Wipe that smile off your face -- rather than an ironic comedy, Break a Leg is actually a absurd tragedy for those poor dudeskis Yuri and Vlad who recently confessed that in the two years of making nine episodes of their high definition show, they've only received $2,500 in revenue. $2,500 :)  -- $1,600 from YouTube partner program, $100 from Metacafe (which hasn't been paid) and $100 from Blip.tv. Awesome, eh? Even I can do the economics here -- 9 x $400 = $3,600. That means that, in spite of their over 3 million viewers, Yuri and Vlad have made a loss of $1,100 (or really $1,600 because of the outstanding Metacafe debt) from their two years of creative work.

So if the brothers Baranovksy, their crew and their actors aren't being rewarded for their creative labor, who is actually economically profiting from Break a Leg? The answer, of course, is YouTube, Metacafe and Blip.tv which are all both selling advertising against this content and also using all these page-views to add to their own market valuations.
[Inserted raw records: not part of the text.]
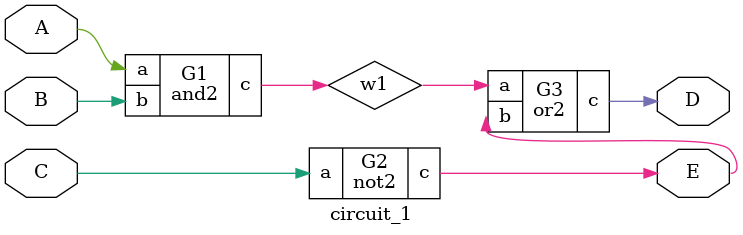
<source format=v>
module and2(a, b, c);
  input a, b;
  output c;
  assign c = a & b;
endmodule

module or2(a, b, c);
  input a, b;
  output c;
  assign c = a | b;
endmodule

module not2(a, c);
  input a;
  output c;
  assign c = !a;
endmodule

module circuit_1(A, B, C, D, E);
  output D, E;
  input A, B, C;
  wire w1;
  
  and2 G1(A, B, w1);
  not2 G2(C, E);
  or2 G3(w1, E, D);
endmodule

</source>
Multiply this Break a Leg story several thousand times and you get to understand why Google paid $1.65 billion for YouTube. This is the nasty little truth at the heart of the Web 2.0 economy. Nobody is winning except a tiny group of full-brained technology dudes who are laughing all the way to their Silicon Valley banks.
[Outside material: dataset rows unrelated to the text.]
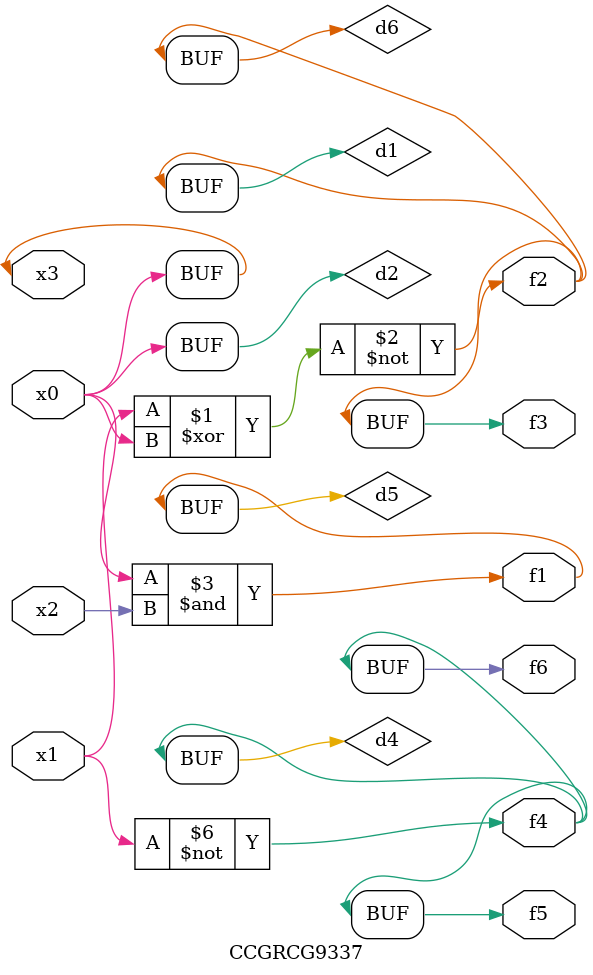
<source format=v>
module CCGRCG9337(
	input x0, x1, x2, x3,
	output f1, f2, f3, f4, f5, f6
);

	wire d1, d2, d3, d4, d5, d6;

	xnor (d1, x1, x3);
	buf (d2, x0, x3);
	nand (d3, x0, x2);
	not (d4, x1);
	nand (d5, d3);
	or (d6, d1);
	assign f1 = d5;
	assign f2 = d6;
	assign f3 = d6;
	assign f4 = d4;
	assign f5 = d4;
	assign f6 = d4;
endmodule

</source>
And my advice to Yuri and Vlad? Go back to your cultural roots, boyskis. Hitchcock showed us that San Francisco comedies are, in fact, quite tragic. Creative guys like you are the Underground Men of our glorious new Internet economy. For your next show, perhaps you should remix Dostoievski. Do Crime and Punishment 2.0. Then, at least, your message will conform to the new medium.

Thursday, 17 April 2008

Getting off the citizen-bus

What a bloody citizen-farce. The 61 year-old "citizen-blogger" who revealed Obama's small town America remarks to a closed group of San Francisco donors is called Mayhill Fowler. She "works" for OffTheBus.Net, the citizen-newspaper which obviously takes advantage of clueless alter-kuckers like Fowler for their "news". Fowler, of course, shouldn't have revealed Obama's off-the-record remarks. But then she's a self-acknowledged dabbler rather than a trained journalist, isn't paid for her work and has no traditional editor at the exploitative OffTheBus. In the end, the New York Times tells us, she decided to go public with the grenade of a story after talking with her husband who told her to publish it because it was "newsworthy."

Then there's Jeff Rosen, the NYU citizen-academic responsible for OffTheBus. Justifying his decision to publish Fowler's piece, he wrote on his blog:

"we knew there could be problems with this approach and possible disputes with the campaigns. But we felt that participants in politics had a right to report on what they saw and heard themselves, not as journalists claiming no attachments but as citizens with attachments who were relinquishing none of their rights."

Huh? Citizen-garbage in, citizen-garbage out. Pity the poor kids at NYU who have to listen to such sanctimonious citizen-smut from Rosen on a daily basis. Don't dress this up in doublespeak about "citizens with attachments", Jeff. You got a hot story by accident and ran with it -- even though any journalist with an ounce of professional credibility would had the good sense to kill it.  End of story.

Meanwhile, Arianna Huffington, the citizen-mogul founder of the Huffington Post, is laughing all the way to the citizen-bank. OffTheBus fed the piece to her uber-blog and a few hours later, bingo, it had 250,000 views. According to The Times, Huffington "cleared the post by cellphone while aboard David Geffen's yacht in Tahiti." At least this Santa Monica based citizen-voice of the American working class takes her own cellphone calls. Perhaps now she knows what it feels like to live in small town America.